-------- PAGE TEXT --------
The Power Macintosh 5500 is a personal computer designed, manufactured, and sold by Apple Computer from February 1997 to March 1998.  Like the Power Macintosh 5260 and 5400 that preceded it, the 5500 is an all-in-one design, built around a PowerPC 603ev processor operating at 225, 250 or 275 megahertz (MHz). 

Apple originally produced the Power Macintosh 5500 for the educational market as a replacement for the previous year's Power Macintosh 5400. It is the last All-In-One from Apple to be housed in the Power Macintosh 5200 LC's form-factor; its replacement, the Power Macintosh G3 All-In-One, introduced a significantly different design.

Hardware 
The 225 and 250 MHz models were produced in beige and black, whilst the rarer 275 MHz models were only black.

External ports: External ports include two LocalTalk/GeoPort serial ports, a DB-25 SCSI port, an ADB port, a stereo sound input port, a built-in microphone above the monitor, stereophonic sound output ports, a headphone jack on the front, a stereo miniphone jack on the back.
--------
▶ **TASK SET**:
1 – Answer these questions from the article on the Power Macintosh 5500:
(a) Which processor is the 5500 built around?
(b) For which market did Apple originally produce the 5500?
(c) In what color were the 275 MHz models produced?
2 – Write out the part of the article on the Power Macintosh 5500 that opens with the words containing "Apple originally produced" and closes with "significantly different design.".
The entries have no connection to the article on the Power Macintosh 5500.
-------- PROVIDED RECORDS --------
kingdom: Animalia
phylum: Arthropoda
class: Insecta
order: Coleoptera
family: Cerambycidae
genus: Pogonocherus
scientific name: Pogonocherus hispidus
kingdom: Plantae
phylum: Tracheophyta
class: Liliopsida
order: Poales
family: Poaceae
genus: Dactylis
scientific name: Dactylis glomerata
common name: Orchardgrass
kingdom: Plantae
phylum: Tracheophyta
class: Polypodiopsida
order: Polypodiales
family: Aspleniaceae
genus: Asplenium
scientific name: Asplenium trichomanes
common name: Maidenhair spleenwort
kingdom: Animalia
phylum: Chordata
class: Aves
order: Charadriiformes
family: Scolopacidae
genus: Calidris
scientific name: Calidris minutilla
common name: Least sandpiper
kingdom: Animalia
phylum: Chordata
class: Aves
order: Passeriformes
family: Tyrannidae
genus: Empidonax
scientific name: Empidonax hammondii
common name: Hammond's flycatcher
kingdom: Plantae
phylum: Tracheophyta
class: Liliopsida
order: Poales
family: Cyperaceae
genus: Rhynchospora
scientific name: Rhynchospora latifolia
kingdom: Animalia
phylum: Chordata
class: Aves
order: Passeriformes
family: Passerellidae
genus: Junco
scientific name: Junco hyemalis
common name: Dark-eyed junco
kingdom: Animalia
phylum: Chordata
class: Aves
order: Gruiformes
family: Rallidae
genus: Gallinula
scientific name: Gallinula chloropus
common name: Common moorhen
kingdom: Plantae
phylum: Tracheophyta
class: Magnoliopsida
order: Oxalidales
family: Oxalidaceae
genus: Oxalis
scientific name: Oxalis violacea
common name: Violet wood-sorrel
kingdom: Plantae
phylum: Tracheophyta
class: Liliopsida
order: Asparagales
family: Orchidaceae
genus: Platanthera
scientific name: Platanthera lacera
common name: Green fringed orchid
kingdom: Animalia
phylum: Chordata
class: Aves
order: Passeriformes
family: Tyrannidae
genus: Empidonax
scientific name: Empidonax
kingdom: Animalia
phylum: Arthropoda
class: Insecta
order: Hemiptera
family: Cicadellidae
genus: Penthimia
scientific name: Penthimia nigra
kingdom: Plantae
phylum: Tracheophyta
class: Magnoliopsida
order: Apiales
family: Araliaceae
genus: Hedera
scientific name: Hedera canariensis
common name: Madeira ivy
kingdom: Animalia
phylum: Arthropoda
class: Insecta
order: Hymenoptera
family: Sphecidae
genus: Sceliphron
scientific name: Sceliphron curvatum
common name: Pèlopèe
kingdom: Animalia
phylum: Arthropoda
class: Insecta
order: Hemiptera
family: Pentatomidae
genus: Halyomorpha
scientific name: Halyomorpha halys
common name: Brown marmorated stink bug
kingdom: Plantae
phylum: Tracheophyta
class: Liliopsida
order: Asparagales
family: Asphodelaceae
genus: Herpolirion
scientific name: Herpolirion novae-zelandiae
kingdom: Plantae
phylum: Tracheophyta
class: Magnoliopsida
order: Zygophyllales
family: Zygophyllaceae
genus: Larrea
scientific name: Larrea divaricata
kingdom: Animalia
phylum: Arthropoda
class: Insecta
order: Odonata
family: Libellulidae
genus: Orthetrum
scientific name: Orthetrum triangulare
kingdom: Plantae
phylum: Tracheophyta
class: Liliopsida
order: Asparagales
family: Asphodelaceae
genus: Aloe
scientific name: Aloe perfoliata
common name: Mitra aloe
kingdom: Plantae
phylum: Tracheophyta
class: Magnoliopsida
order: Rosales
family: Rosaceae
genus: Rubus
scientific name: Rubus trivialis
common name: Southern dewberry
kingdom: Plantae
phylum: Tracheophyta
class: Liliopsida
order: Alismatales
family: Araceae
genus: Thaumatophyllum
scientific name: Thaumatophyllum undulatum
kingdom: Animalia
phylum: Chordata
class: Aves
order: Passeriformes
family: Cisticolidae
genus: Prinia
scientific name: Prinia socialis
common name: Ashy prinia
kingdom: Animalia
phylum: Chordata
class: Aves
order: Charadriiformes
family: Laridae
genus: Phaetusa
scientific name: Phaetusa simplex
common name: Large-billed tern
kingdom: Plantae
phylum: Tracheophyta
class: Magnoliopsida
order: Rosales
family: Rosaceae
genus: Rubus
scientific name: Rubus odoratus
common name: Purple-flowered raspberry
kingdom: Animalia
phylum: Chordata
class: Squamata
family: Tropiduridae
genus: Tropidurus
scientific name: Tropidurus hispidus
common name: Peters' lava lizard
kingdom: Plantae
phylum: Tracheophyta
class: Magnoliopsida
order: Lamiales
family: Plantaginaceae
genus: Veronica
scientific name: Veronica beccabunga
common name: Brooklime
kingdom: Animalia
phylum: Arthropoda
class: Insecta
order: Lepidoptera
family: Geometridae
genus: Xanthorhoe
--------
▶ **EXPECTED RESPONSES**:
1 –
(a) A PowerPC 603ev processor
(b) The educational market
(c) Only black

2 –
Apple originally produced the Power Macintosh 5500 for the educational market as a replacement for the previous year's Power Macintosh 5400. It is the last All-In-One from Apple to be housed in the Power Macintosh 5200 LC's form-factor; its replacement, the Power Macintosh G3 All-In-One, introduced a significantly different design.